→ Page excerpt
Misery came knocking at their door in the garb of a proposed Prime Ministerial visit on July 1, 2006. The PM’s trip was scrapped at the nth hour. But not before the plot which the Rathods had farmed as share-croppers in Kolejhari village, in the heart of Yavatmal district in Vidarbha’s suicide country, was razed to build a spanking new helipad for the visiting dignitaries. The official posse in charge of the arrangements vanished in a jiffy, abandoning Shobha’s family to bear the brunt of the ‘quick-fix’ arrangements. Five years later, the financially ruined household is still counting its compounding losses.

“The tehsildar’s people said they wanted to build a temporary helipad for the PM’s chopper and this piece of land was deemed ideal,” recalls Shobha’s husband Pandurang, 40. “We were in a quandary since it meant that our standing crop would be destroyed. But then collector Harshad Kamble assured the landowner that he would be compensated. We could only watch as JCB machines flattened the land and road rollers created an even, smooth helipad.” With the helipad came a temporary Western-style toilet block for the VIP visitor.

→ Records
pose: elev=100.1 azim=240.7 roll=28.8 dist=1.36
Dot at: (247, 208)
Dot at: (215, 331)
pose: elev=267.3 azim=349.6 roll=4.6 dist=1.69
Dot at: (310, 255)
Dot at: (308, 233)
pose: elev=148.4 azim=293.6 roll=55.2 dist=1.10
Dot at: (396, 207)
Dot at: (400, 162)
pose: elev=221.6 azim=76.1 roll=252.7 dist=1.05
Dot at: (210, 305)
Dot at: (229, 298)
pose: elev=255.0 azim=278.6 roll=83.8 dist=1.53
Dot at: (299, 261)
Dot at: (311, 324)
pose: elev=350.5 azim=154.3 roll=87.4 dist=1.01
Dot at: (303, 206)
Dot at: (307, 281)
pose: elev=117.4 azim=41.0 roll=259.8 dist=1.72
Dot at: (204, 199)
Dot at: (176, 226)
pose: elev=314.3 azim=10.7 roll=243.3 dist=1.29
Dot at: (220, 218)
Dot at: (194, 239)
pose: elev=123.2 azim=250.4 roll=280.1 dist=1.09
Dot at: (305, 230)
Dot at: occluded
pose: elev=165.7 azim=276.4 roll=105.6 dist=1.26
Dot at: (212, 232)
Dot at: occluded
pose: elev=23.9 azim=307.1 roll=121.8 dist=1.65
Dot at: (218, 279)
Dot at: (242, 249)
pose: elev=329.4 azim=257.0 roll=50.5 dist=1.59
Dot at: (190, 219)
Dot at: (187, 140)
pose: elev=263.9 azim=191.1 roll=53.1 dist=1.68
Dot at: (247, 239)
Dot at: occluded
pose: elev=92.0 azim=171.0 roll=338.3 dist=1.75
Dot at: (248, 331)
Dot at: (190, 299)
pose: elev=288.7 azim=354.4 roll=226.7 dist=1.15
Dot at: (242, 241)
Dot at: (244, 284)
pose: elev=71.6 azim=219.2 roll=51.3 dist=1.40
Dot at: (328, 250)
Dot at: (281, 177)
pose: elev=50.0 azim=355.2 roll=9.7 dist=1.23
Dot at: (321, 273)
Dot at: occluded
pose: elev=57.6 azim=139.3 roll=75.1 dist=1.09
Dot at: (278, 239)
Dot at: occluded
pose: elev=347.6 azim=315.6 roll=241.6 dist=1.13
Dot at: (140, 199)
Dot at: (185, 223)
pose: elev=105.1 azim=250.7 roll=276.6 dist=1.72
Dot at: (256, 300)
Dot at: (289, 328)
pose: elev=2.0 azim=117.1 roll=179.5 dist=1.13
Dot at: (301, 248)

→ Task instructions
Write out the Kolejhari helipad text word for word, starting at "Misery came knocking" and ending at "its compounding losses.".

→ Final answer
Misery came knocking at their door in the garb of a proposed Prime Ministerial visit on July 1, 2006. The PM’s trip was scrapped at the nth hour. But not before the plot which the Rathods had farmed as share-croppers in Kolejhari village, in the heart of Yavatmal district in Vidarbha’s suicide country, was razed to build a spanking new helipad for the visiting dignitaries. The official posse in charge of the arrangements vanished in a jiffy, abandoning Shobha’s family to bear the brunt of the ‘quick-fix’ arrangements. Five years later, the financially ruined household is still counting its compounding losses.